What is needed = Count how many lines below include the string "categories", and give that number without anything else.

[Source data]
^^^^^^^^

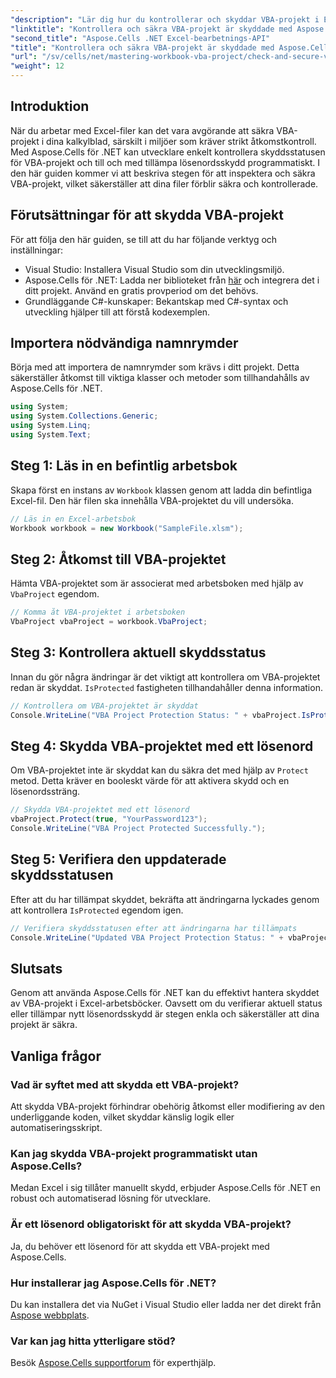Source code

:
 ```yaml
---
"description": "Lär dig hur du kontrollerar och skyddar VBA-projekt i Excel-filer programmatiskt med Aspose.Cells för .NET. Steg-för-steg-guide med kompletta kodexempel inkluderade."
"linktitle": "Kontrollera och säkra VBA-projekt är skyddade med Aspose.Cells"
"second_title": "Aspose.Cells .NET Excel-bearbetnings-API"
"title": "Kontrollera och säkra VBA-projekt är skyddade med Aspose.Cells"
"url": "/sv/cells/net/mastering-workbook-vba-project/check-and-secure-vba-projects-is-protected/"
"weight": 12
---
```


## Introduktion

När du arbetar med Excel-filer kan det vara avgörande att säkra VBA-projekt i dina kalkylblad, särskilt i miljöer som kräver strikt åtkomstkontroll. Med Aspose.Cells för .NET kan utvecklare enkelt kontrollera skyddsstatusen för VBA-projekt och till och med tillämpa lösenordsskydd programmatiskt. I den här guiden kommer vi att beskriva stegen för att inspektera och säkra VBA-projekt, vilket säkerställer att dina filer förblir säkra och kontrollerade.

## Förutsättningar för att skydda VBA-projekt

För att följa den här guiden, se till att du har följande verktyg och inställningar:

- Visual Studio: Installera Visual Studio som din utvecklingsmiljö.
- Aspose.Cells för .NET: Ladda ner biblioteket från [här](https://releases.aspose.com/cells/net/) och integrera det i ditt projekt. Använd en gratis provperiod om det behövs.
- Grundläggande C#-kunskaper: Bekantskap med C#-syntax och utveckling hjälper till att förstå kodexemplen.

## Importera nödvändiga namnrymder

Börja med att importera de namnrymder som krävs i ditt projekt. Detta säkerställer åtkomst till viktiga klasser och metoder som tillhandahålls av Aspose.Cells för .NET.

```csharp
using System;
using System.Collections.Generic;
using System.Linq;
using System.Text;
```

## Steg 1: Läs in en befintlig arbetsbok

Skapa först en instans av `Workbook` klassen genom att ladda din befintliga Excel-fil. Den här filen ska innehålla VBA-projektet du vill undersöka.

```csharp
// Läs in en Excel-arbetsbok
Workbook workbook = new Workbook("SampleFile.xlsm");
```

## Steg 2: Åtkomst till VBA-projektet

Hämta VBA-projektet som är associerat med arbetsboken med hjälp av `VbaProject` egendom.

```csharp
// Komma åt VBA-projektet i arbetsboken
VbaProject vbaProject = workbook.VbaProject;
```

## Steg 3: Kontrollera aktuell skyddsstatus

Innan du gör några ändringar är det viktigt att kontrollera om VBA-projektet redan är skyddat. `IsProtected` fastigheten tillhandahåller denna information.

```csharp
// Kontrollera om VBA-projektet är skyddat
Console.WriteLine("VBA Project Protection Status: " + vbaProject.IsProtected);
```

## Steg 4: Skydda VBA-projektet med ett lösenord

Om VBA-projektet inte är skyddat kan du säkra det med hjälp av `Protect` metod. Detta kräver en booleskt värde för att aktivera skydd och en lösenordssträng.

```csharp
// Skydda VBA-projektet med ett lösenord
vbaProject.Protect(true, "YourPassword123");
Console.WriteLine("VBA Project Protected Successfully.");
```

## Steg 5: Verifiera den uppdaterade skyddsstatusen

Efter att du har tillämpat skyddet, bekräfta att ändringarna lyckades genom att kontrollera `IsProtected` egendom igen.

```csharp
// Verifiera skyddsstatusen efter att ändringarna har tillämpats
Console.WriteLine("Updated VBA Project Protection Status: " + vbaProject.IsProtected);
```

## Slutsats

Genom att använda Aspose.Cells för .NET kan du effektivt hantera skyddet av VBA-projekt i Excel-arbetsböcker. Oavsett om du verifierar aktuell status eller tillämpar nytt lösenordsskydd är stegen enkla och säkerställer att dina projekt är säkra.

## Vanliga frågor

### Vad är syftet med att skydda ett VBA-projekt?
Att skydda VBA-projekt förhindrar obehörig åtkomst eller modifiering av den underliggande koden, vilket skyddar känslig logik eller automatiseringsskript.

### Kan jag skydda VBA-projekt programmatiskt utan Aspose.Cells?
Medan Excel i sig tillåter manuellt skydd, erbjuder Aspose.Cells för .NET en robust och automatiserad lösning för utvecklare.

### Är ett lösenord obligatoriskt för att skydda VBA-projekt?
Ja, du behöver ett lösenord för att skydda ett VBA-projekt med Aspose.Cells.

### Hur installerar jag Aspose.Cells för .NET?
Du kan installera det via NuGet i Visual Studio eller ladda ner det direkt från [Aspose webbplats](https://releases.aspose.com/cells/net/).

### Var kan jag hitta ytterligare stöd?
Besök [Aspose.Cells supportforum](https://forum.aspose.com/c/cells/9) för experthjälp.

^^^^^^^^

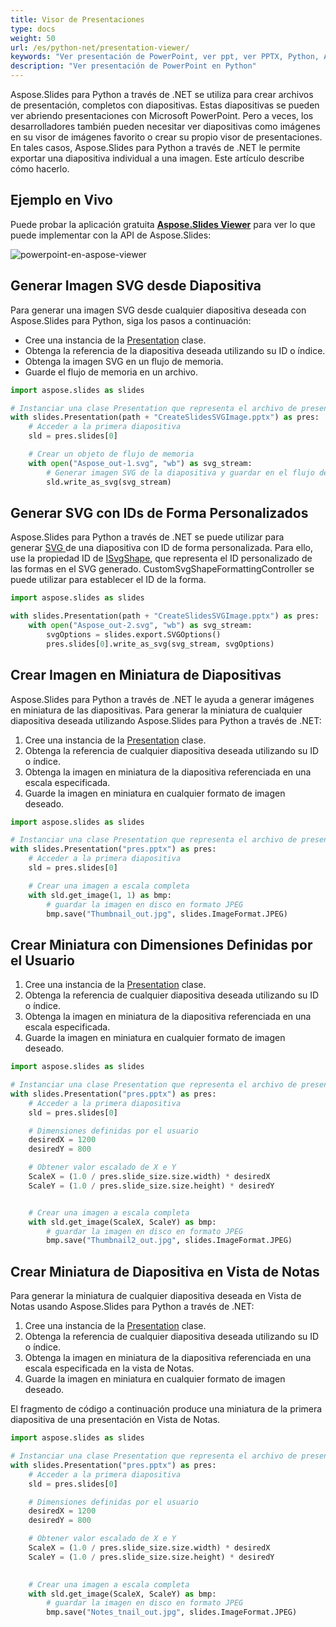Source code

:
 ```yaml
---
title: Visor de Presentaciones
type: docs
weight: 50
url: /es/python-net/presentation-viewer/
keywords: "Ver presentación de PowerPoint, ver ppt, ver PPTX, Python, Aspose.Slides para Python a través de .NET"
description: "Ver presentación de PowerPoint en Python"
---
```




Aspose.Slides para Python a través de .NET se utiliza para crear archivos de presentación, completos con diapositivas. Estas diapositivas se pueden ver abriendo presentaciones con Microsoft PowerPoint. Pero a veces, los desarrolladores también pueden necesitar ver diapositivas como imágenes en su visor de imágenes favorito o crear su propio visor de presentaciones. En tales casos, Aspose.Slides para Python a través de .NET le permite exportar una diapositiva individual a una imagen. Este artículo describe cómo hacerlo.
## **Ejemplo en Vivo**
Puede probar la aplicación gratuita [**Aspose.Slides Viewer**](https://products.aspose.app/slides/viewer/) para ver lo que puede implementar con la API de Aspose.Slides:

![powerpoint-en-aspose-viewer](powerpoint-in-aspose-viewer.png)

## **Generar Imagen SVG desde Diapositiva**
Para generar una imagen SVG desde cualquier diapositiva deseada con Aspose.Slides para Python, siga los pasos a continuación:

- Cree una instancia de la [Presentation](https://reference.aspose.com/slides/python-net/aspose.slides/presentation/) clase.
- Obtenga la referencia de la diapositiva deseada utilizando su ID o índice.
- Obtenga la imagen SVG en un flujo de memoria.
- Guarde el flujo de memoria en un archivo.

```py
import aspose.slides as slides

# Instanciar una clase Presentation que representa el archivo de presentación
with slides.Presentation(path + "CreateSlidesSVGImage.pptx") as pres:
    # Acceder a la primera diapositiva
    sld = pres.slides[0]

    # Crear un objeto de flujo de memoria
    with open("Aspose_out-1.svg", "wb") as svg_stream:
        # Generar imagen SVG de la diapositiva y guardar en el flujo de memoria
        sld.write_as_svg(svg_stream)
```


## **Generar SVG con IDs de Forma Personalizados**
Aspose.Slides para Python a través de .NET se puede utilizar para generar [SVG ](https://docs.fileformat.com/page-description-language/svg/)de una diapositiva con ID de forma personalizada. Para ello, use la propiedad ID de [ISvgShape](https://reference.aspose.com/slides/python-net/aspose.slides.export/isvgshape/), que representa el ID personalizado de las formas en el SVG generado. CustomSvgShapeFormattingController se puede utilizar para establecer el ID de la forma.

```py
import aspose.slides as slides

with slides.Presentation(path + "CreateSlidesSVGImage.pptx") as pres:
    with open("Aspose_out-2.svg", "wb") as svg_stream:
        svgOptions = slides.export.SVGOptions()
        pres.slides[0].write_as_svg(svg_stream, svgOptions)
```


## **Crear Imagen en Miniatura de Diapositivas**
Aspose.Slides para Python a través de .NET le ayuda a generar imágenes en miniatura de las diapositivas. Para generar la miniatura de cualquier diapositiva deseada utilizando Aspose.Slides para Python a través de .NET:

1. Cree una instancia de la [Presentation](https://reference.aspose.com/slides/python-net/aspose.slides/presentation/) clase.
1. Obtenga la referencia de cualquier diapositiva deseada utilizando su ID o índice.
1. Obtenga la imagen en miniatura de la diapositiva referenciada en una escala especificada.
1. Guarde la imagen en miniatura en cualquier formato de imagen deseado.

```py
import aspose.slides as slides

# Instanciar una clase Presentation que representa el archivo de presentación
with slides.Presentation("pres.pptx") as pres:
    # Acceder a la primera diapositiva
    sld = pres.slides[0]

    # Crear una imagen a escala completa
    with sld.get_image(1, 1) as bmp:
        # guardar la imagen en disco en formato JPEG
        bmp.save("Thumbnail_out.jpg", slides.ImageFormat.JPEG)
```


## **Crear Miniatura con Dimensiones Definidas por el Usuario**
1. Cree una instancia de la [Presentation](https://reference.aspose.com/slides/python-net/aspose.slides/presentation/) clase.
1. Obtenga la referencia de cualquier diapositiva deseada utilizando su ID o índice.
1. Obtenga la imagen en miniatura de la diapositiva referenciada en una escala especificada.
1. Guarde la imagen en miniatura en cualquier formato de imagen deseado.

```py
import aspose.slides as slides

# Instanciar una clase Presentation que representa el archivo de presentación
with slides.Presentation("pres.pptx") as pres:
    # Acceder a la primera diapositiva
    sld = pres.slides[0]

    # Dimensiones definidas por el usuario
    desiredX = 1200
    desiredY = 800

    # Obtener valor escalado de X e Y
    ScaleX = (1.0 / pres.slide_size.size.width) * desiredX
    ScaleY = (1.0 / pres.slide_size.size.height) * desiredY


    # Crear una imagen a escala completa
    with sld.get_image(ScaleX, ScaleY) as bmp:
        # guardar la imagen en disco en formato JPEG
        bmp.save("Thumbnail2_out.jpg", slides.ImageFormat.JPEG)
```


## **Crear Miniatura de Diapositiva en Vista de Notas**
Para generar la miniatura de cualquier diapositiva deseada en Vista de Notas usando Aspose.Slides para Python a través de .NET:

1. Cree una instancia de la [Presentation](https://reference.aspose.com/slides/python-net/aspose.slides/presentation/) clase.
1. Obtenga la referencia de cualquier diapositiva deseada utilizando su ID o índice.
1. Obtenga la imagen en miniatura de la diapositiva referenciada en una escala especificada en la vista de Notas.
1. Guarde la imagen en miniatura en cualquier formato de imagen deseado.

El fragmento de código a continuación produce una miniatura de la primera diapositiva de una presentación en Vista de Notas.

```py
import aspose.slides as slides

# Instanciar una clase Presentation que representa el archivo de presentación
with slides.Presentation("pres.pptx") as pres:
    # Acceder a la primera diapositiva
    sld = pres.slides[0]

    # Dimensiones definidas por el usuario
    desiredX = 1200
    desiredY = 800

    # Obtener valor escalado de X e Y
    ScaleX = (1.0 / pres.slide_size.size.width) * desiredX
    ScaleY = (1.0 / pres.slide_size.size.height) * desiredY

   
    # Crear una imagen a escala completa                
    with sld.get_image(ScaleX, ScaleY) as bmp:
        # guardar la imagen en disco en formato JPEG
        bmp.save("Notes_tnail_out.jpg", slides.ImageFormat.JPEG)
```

^^^^^^^^

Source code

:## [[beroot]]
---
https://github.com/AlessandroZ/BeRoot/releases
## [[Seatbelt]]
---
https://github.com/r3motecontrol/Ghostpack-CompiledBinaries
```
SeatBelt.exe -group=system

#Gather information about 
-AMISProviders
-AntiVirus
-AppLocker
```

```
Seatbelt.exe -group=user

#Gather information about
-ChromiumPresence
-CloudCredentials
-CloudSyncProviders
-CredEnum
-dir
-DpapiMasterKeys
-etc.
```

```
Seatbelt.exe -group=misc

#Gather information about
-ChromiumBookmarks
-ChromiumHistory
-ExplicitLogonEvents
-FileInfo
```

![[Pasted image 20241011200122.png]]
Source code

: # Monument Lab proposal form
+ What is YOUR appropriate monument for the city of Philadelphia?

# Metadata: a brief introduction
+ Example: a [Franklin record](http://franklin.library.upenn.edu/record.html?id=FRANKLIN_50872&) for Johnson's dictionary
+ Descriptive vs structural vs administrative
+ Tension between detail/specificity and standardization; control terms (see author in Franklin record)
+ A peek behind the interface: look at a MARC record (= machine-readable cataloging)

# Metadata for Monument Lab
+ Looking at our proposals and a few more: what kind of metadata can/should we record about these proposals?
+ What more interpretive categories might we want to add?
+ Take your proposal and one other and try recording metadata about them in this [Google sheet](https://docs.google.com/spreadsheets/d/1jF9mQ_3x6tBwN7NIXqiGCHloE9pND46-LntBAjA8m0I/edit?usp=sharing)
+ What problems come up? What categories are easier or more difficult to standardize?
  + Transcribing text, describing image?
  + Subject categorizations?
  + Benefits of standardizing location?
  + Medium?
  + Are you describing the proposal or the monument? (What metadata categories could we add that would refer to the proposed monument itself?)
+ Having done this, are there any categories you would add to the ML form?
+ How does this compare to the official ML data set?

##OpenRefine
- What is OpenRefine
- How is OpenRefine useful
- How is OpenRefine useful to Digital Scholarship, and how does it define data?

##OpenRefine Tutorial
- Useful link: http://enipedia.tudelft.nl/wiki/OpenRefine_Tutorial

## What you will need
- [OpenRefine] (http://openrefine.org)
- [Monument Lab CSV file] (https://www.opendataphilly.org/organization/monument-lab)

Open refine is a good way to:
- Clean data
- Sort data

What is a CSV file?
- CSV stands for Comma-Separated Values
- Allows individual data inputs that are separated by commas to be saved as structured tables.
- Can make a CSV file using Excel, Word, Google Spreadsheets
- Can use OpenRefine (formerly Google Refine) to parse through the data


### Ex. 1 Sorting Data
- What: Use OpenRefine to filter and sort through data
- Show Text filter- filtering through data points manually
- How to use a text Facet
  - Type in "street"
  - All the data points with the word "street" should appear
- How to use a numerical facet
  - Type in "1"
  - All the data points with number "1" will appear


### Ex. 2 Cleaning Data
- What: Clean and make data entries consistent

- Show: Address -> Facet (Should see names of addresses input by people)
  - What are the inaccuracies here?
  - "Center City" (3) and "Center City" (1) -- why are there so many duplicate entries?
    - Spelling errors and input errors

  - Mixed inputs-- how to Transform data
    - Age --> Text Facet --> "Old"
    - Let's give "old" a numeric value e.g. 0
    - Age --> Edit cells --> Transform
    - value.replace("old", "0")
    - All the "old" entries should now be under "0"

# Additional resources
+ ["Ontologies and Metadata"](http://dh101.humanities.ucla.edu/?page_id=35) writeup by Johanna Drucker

^^^^^^^^

Exercise response = 4